Daniel Caprice
- Born: Daniel Jonathan Caprice 20 October 1989 (age 36) Chatham, Kent, England
- Height: 5 ft 10 in (1.78 m)
- Weight: 82 kg (12 st 13 lb; 181 lb)
- School: Chatham Grammar Sevenoaks School

Rugby union career
- Position(s): Wing Fullback

Senior career
- Years: Team / Apps / (Points)
- 2005–2008: Saracens
- 2009–2011: Blackheath / 17 / (55)
- 2011: Biarritz / 5 / (5)
- 2012–2013: London Welsh / 7 / (5)

Provincial / State sides
- Years: Team / Apps / (Points)
- 2012: Northland / 7 / (5)
- Correct as of 13 October 2012

National sevens team
- Years: Team /  / Comps
- 2009–2011: England /  / 16

= Daniel Caprice =

English rugby union player

Daniel Caprice (born 20 October 1989 in Chatham, Kent) is a retired Rugby Union player who last played as Wing and fullback for London Welsh in the Aviva Premiership.

Dan began playing rugby aged 8 at Medway Rugby Club, Rochester. He moved on to Maidstone RFC aged 10, where he played as Wing. Dan left Chatham Grammar School for Boys in 2006 to take up the Findlay Sports Scholarship at Sevenoaks School in Kent.
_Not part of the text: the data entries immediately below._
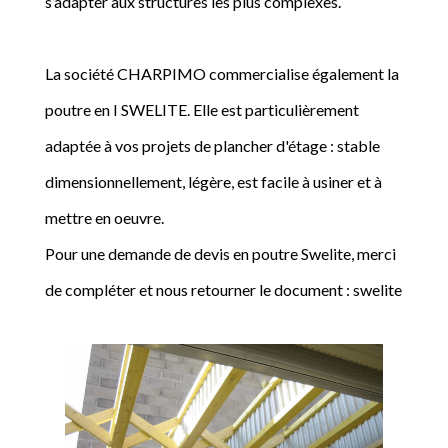
s’adapter aux structures les plus complexes.
La société CHARPIMO commercialise également la
poutre en I SWELITE. Elle est particulièrement
adaptée à vos projets de plancher d'étage : stable
dimensionnellement, légère, est facile à usiner et à
mettre en oeuvre.
Pour une demande de devis en poutre Swelite, merci
de compléter et nous retourner le document : swelite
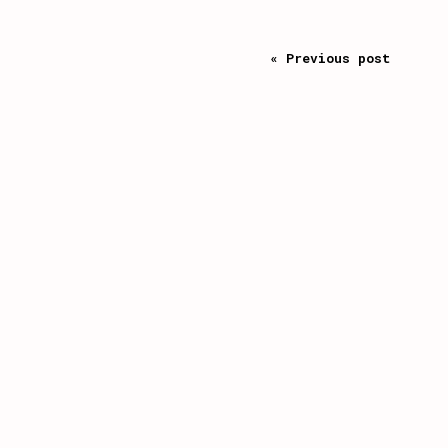
« Previous post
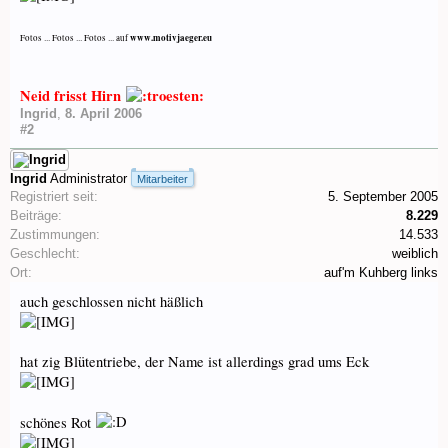
www.motivjaeger.eu
Fotos ... Fotos ... Fotos ... auf
Neid frisst Hirn
Ingrid
,
8. April 2006
#2
Ingrid
Administrator
Mitarbeiter
Registriert seit:
5. September 2005
Beiträge:
8.229
Zustimmungen:
14.533
Geschlecht:
weiblich
Ort:
auf'm Kuhberg links
auch geschlossen nicht häßlich
hat zig Blütentriebe, der Name ist allerdings grad ums Eck
schönes Rot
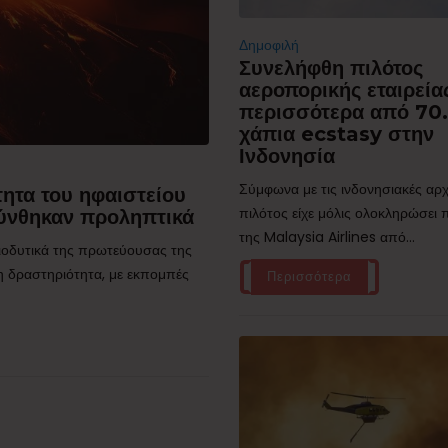
Δημοφιλή
Συνελήφθη πιλότος
αεροπορικής εταιρεία
περισσότερα από 70
χάπια ecstasy στην
Ινδονησία
Σύμφωνα με τις ινδονησιακές αρχ
ητα του ηφαιστείου
πιλότος είχε μόλις ολοκληρώσει
ύνθηκαν προληπτικά
της Malaysia Airlines από...
τιοδυτικά της πρωτεύουσας της
η δραστηριότητα, με εκπομπές
Περισσότερα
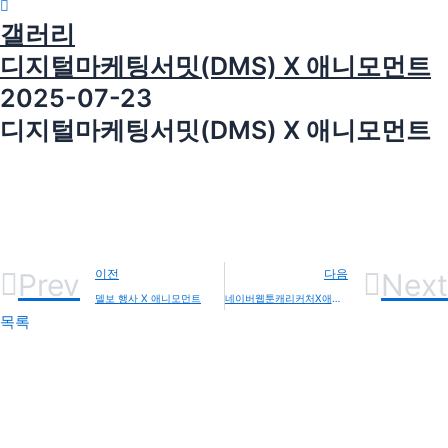
갤러리
디지털마케팅서밋(DMS) X 애니모먼트
2025-07-23
디지털마케팅서밋(DMS) X 애니모먼트
Prev
이전
다음
Next
델보 행사 X 애니모먼트
네이버웹툰캐리커처X애니모먼트
목록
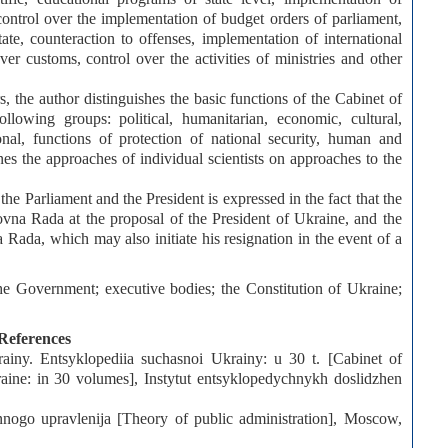
 control over the implementation of budget orders of parliament,
tate, counteraction to offenses, implementation of international
er customs, control over the activities of ministries and other
 the author distinguishes the basic functions of the Cabinet of
lowing groups: political, humanitarian, economic, cultural,
nal, functions of protection of national security, human and
nes the approaches of individual scientists on approaches to the
he Parliament and the President is expressed in the fact that the
vna Rada at the proposal of the President of Ukraine, and the
 Rada, which may also initiate his resignation in the event of a
the Government; executive bodies; the Constitution of Ukraine;
References
ainy. Entsyklopediia suchasnoi Ukrainy: u 30 t. [Cabinet of
ine: in 30 volumes], Instytut entsyklopedychnykh doslidzhen
nogo upravlenija [Theory of public administration], Moscow,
Dan left Sevenoaks School with an International Baccalaureate Diploma. He trained full-time with the Saracens Academy.

Dan Caprice scored for Saracens in their draw against the British Army. Caprice also helped Saracens claim their first trophy in the Plate competition of the Middlesex Sevens. Caprice scored 3 tries in Blackheath's 85–24 win over Waterloo.

On 23 June 2011, Caprice signed for French Top 14 side Biarritz Olympique.

Caprice left Biarritz in the last year of his contract and moved to New Zealand in 2012 where he signed with ITM Cup side Northland.

He returned to the UK in November 2012 and joined London Welsh.

In 2016, Caprice trialled with Bradford Bulls. He entered as a contestant on 9Go! reality TV show The NRL Rookie.